First, we start with a visualization of entities from the entire collection which highlights central actors of WW2 in general. In the list of extracted location entities, we can filter for ca. 2,000 articles referencing to Asia (en, es), Azsia (hu) or Asien (de). In this subselection, we find most references to China as a political power of the region followed by India and Japan.
Further refinement of the collection by references to China highlights a central person name in the network, Chiang Kai-shek, who raises our interest. To find out more, we start the filter process all over again, subselecting all articles referencing this name. The resulting entity network reveals a close connection to the organization Kuomintang (KMT).
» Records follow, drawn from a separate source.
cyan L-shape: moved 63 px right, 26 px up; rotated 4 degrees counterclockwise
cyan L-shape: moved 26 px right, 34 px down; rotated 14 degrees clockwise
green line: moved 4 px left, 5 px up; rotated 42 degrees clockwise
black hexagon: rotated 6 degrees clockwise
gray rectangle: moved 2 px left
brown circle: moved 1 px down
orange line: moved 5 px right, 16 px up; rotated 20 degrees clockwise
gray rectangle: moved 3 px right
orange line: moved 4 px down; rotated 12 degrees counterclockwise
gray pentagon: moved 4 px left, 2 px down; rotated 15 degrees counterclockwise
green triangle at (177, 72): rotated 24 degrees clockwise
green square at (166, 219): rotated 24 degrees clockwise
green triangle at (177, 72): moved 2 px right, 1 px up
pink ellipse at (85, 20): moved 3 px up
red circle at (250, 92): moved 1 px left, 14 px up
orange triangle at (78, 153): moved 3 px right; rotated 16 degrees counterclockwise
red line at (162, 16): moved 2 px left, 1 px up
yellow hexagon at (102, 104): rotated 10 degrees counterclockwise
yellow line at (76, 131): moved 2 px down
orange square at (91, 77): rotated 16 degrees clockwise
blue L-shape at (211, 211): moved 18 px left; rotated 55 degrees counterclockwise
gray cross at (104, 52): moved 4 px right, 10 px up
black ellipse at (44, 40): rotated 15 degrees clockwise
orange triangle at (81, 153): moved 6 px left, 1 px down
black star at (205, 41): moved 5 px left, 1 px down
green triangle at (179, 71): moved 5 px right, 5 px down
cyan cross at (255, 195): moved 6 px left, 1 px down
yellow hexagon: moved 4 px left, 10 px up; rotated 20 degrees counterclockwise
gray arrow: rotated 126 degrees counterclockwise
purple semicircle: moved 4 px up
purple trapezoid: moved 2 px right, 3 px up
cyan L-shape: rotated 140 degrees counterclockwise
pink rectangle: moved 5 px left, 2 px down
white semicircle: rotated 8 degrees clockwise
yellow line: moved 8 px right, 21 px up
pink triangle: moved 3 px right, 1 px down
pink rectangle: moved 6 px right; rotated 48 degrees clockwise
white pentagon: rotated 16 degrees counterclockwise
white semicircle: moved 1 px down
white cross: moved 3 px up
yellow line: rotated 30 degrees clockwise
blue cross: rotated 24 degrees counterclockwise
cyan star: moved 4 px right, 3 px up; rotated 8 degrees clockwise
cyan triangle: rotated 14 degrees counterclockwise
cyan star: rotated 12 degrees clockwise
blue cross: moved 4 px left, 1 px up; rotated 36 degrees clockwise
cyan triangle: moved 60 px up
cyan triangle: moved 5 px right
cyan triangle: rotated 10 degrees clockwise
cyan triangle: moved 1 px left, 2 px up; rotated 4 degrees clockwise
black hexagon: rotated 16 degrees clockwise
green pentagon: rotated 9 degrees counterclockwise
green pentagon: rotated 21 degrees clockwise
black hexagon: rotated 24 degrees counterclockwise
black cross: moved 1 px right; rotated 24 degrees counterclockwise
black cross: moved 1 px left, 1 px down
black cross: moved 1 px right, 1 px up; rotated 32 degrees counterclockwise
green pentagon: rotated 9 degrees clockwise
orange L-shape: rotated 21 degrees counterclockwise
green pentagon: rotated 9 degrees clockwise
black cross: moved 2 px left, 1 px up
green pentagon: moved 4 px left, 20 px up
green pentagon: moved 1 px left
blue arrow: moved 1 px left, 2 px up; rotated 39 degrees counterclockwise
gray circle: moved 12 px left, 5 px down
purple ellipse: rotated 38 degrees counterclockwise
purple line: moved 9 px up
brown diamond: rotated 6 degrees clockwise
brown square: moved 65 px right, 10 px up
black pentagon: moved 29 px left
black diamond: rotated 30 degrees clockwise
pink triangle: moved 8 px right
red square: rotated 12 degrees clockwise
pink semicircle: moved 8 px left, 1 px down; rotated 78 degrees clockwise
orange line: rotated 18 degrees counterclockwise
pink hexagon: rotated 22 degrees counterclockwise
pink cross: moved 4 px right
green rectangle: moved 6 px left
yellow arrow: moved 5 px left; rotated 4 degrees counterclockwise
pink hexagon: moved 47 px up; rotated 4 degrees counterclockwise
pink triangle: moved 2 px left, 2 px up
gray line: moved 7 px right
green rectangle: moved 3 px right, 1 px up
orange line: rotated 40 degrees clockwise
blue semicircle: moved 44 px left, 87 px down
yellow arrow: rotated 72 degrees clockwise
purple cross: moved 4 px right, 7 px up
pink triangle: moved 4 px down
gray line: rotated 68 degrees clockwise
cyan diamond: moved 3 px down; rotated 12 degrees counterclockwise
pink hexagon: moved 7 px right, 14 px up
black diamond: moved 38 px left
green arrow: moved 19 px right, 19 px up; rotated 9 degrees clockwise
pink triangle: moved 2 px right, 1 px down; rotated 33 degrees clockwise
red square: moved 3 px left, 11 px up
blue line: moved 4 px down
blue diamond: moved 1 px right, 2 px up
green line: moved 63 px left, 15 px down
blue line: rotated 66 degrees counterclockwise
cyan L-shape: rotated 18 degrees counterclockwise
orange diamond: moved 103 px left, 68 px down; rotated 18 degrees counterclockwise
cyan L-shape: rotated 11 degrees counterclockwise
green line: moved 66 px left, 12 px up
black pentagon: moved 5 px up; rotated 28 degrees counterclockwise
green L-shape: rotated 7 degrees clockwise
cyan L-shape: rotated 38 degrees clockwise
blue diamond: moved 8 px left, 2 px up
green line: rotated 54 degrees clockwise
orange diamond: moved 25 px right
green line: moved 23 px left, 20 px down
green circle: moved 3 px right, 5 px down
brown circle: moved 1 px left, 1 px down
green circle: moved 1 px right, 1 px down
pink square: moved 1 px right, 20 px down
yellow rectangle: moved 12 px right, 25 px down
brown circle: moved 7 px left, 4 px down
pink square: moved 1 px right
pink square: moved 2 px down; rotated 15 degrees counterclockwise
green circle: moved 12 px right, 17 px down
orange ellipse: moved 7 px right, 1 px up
Filtering for this organization, too, we can quickly identify articles centrally referencing to both entities by looking at their titles and extracted keywords. From the corresponding keyterm network and a KWIC view into the article fulltexts, we learn that KMT is the national party of China and Kai-Shek as their leader ruled the country during the period of WW2.
A second central actor, Mao Zedong, is strongly connected with both, KMT and Chiang Kai-shek in our entity network. From articles also prominently referencing Zedong, we learn from sections highlighting both person names that Kai-shek and Zedong, also a member of KMT and later leader of the Chinese Communists, shared a complicated relationship. By filtering for both names, we can now explore the nature of this relationship in more detail and compare its display across the four languages in our dataset.